El precio del barril de petróleo Brent, con entrega programada para mayo, experimentó un notable aumento del 2,67% este viernes, superando los 103 dólares y alcanzando su valor más alto desde 2022. En el Intercontinental Exchange (ICE) de Londres, el crudo del mar del Norte cerró a 103,14 dólares, lo que implica un incremento de 2,68 dólares en comparación con el cierre anterior y un ascenso acumulado superior al 42% en el último mes, además de un aumento del 11% en esta semana.

A lo largo de los últimos siete días, el precio del Brent fluctuó más de un 30% debido al desarrollo del conflicto entre Estados Unidos e Israel contra Irán, lo que ha intensificado la tensión en toda la región de Oriente Medio. El lunes, tras el inicio del conflicto, el barril llegó a aproximarse a los 120 dólares, mientras que el martes experimentó una caída hasta los 81,50 dólares, tras las declaraciones del presidente estadounidense, quien aseguró que las hostilidades en Irán estaban “prácticamente finalizadas”.

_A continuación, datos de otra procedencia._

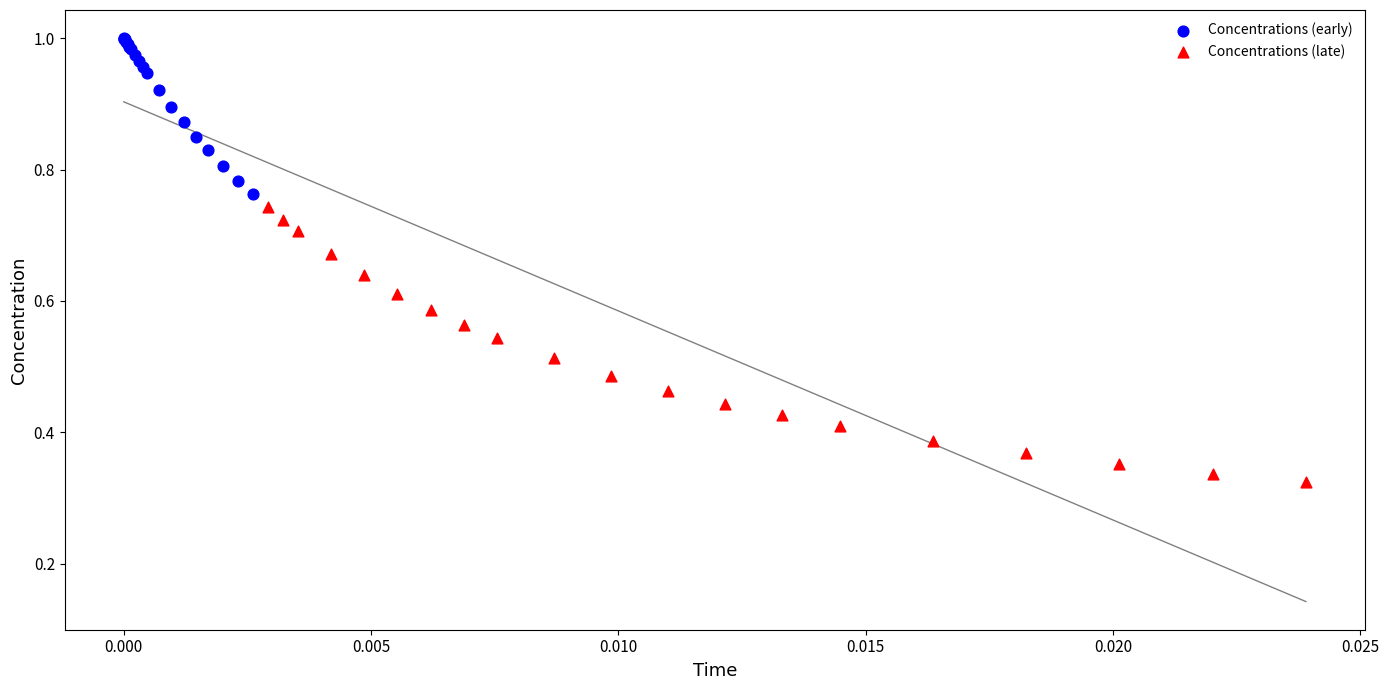

Which series reaches the minimum Y coordinate?

Concentrations (late)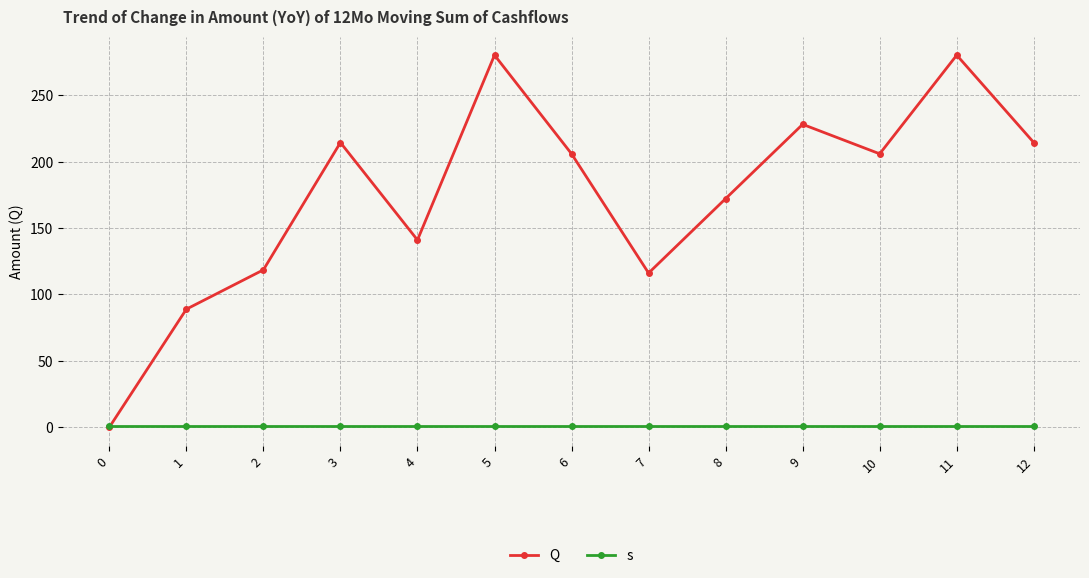

Which series has the largest total across all categories?

Q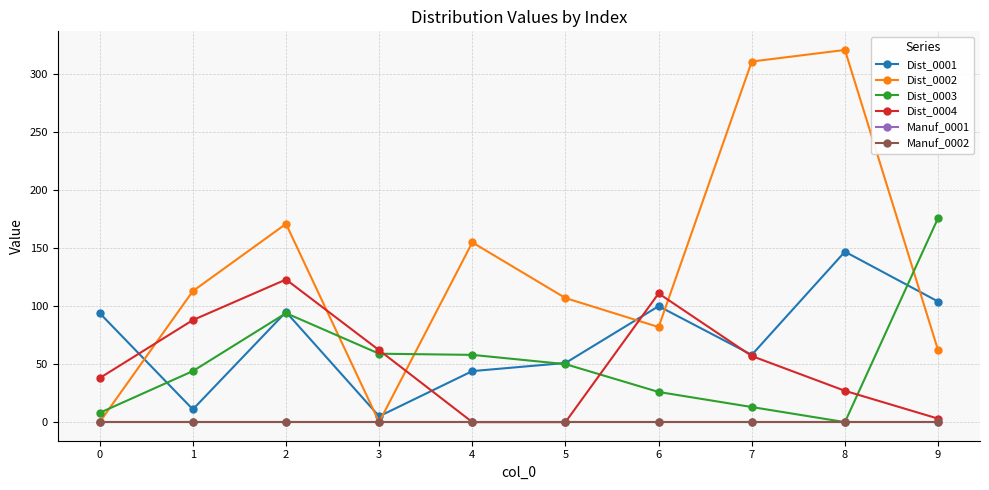

Between 3 and 8, which series saw the biggest shift?

Dist_0002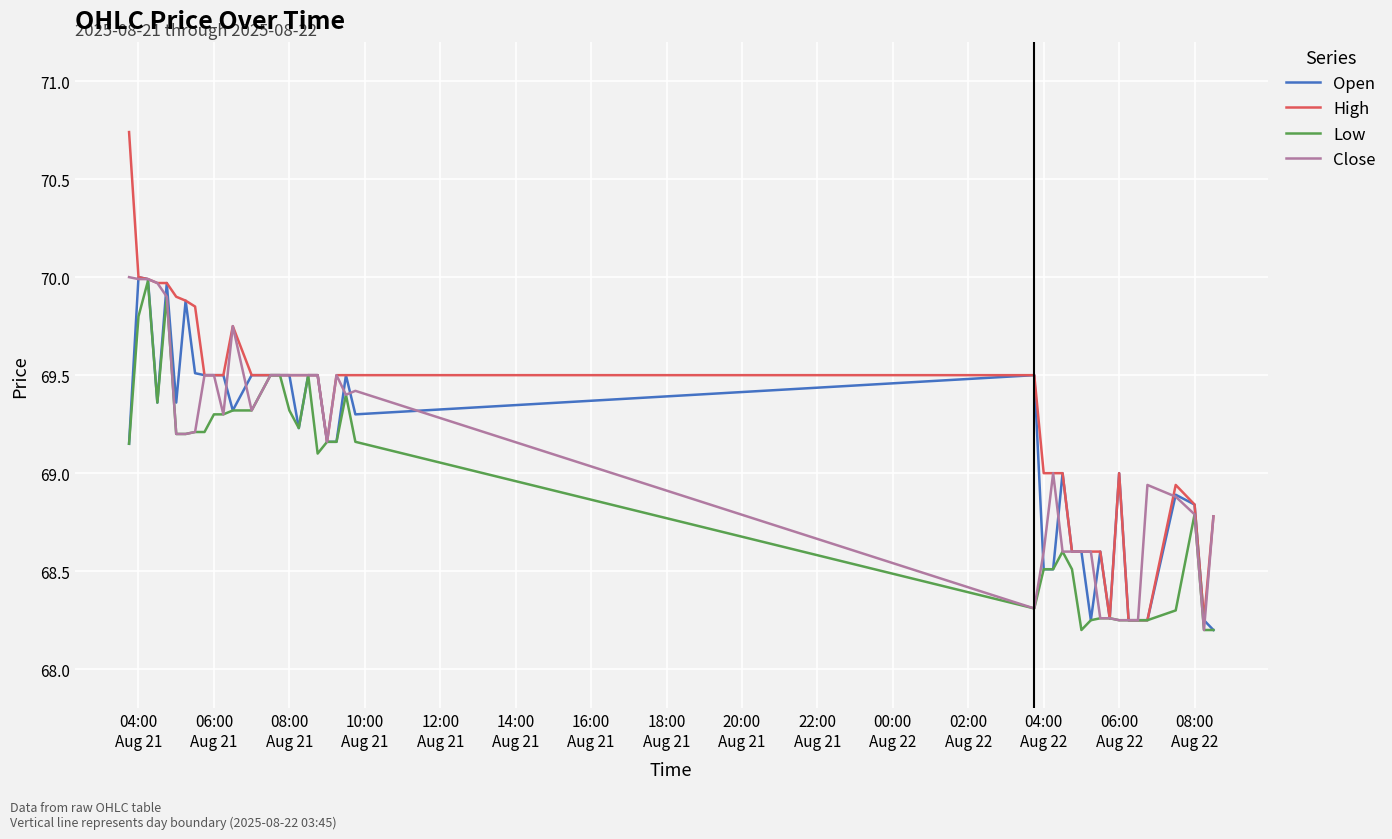

Which series has the widest spread of values?

High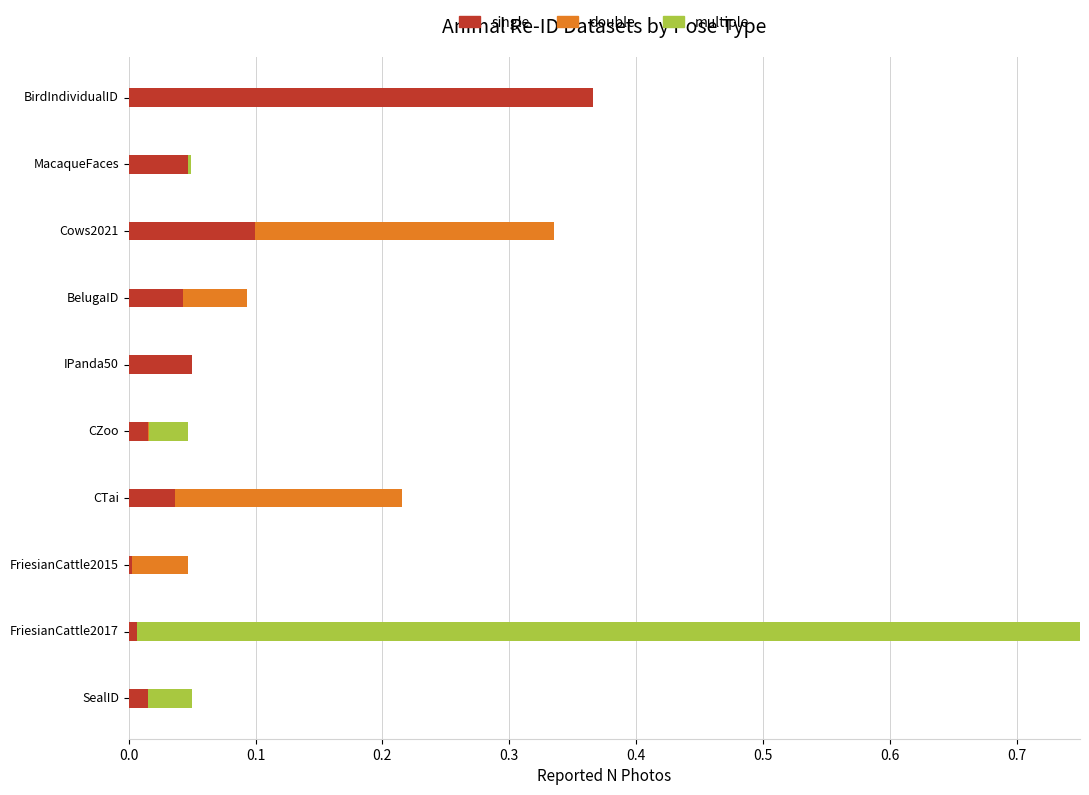

The value of single at CTai is 0.0. True or false?

True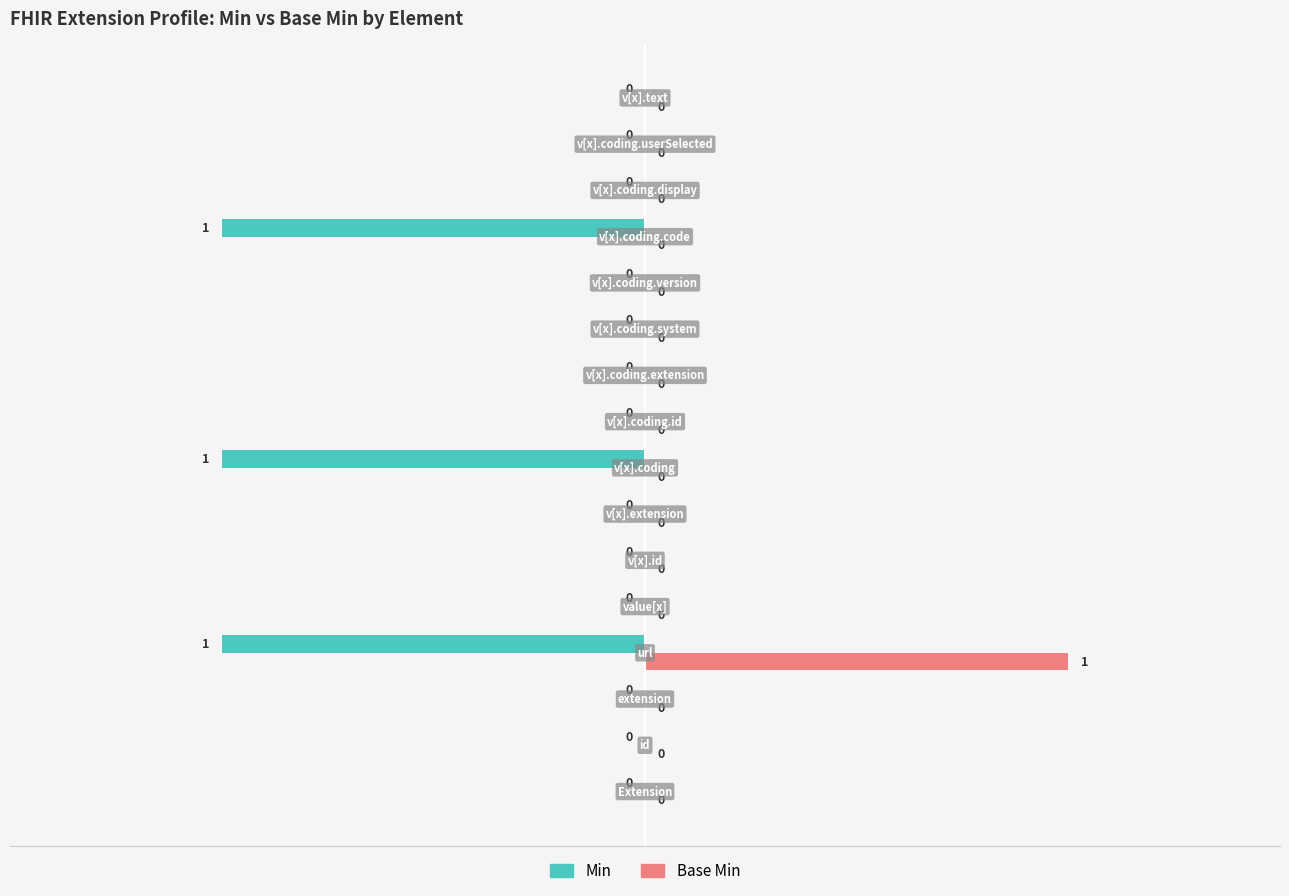

Which series has the largest total across all categories?

Base Min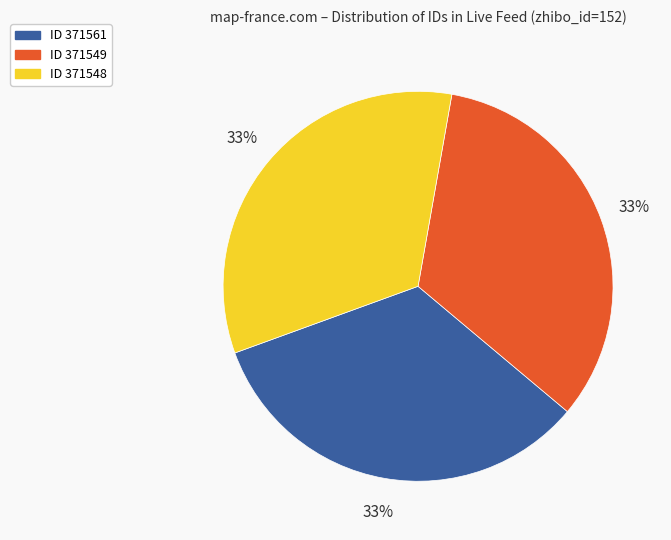

Is there a majority slice in this chart?

No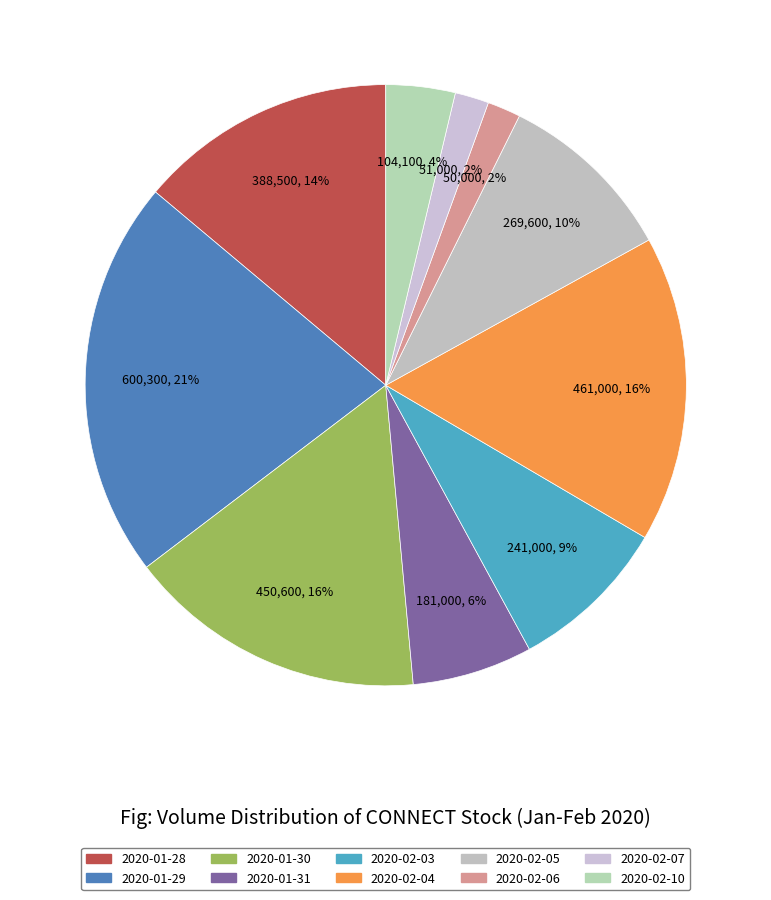

How many slices are in this pie chart?

10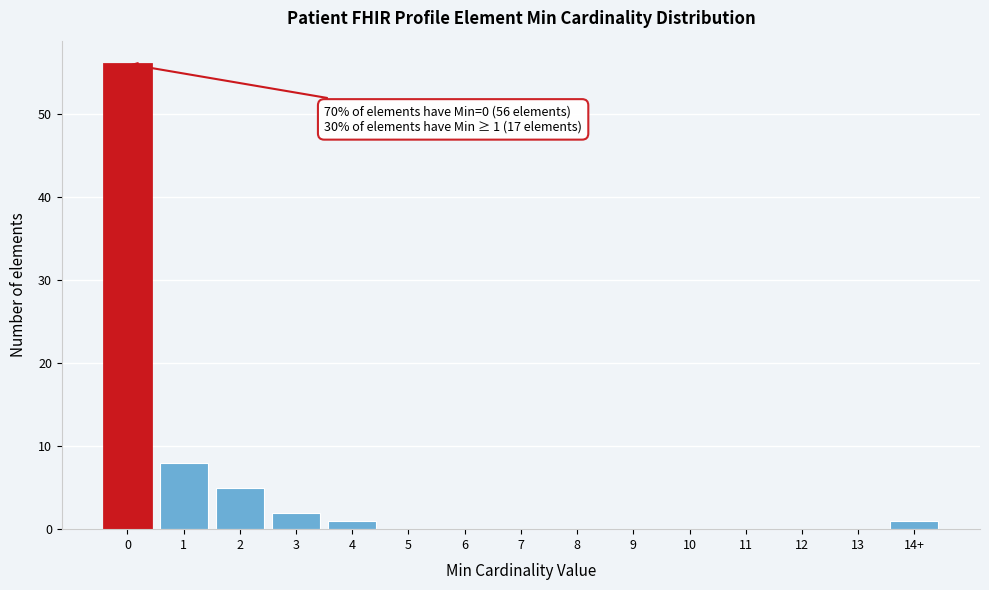

Reading left to right, what are all the values shown in this chart?

0=56	1=8	2=5	3=2	4=1	5=0	6=0	7=0	8=0	9=0	10=0	11=0	12=0	13=0	14+=1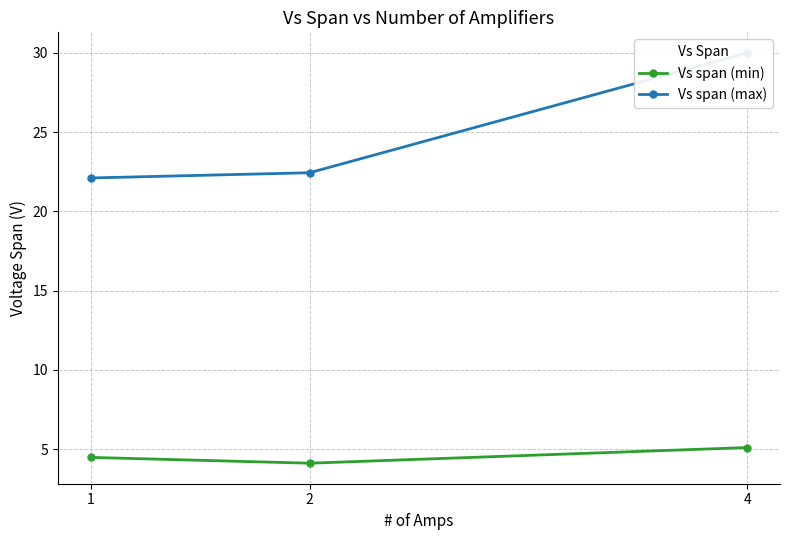

Reading left to right, list all the values displayed in this chart.

Vs span (min): 4.5	4.1	5.1
Vs span (max): 22.1	22.4	30.0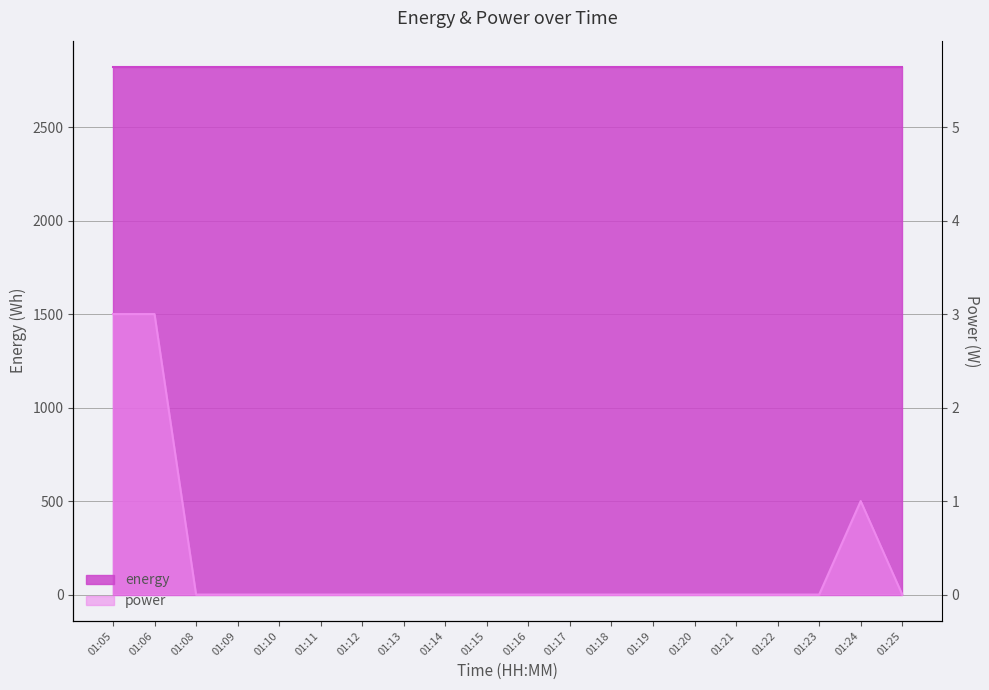

Reading left to right, extract all data points from this chart.

01:05=1500	01:06=1500	01:08=0	01:09=0	01:10=0	01:11=0	01:12=0	01:13=0	01:14=0	01:15=0	01:16=0	01:17=0	01:18=0	01:19=0	01:20=0	01:21=0	01:22=0	01:23=0	01:24=500	01:25=0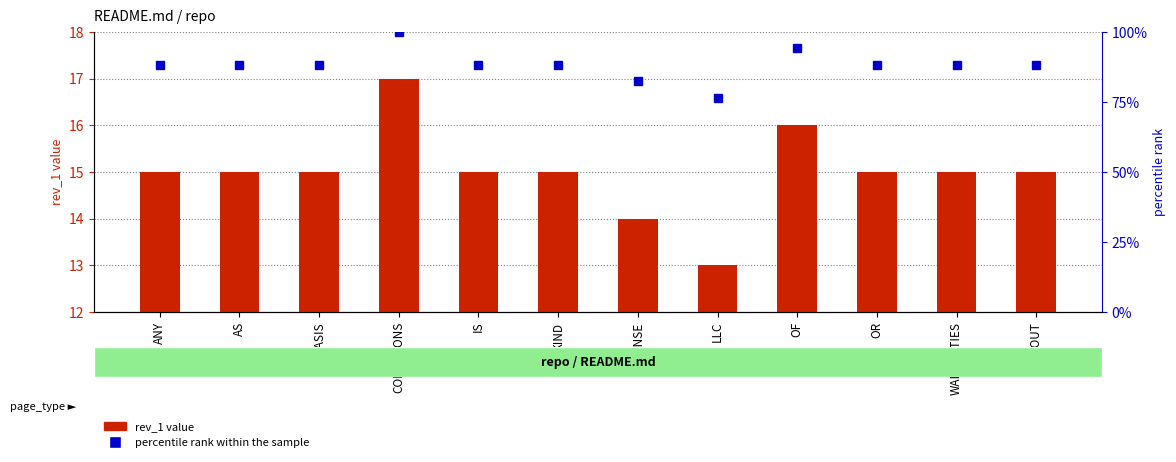

Which category has the highest value in the percentile rank within the sample series?

CONDITIONS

Los mercados siguen prestando especial atención al estrecho de Ormuz, que representa el 20% del tráfico marítimo mundial de petróleo. Desde el comienzo de la guerra, Irán ha cerrado de facto esta vía, interrumpiendo prácticamente el tránsito. Además, el nuevo líder supremo iraní ha manifestado que el bloqueo continuará como medida de presión. A pesar de la liberación récord de 400 millones de barriles de reservas estratégicas por parte de los 32 países miembros de la Agencia Internacional de la Energía (AIE), persisten dudas sobre si estas acciones serán suficientes para mitigar las pérdidas estimadas en 10 millones de barriles diarios. En paralelo, Estados Unidos ha optado por flexibilizar temporalmente las sanciones sobre el petróleo ruso y ha liberado 172 millones de barriles de su reserva energética para intentar controlar el aumento de precios.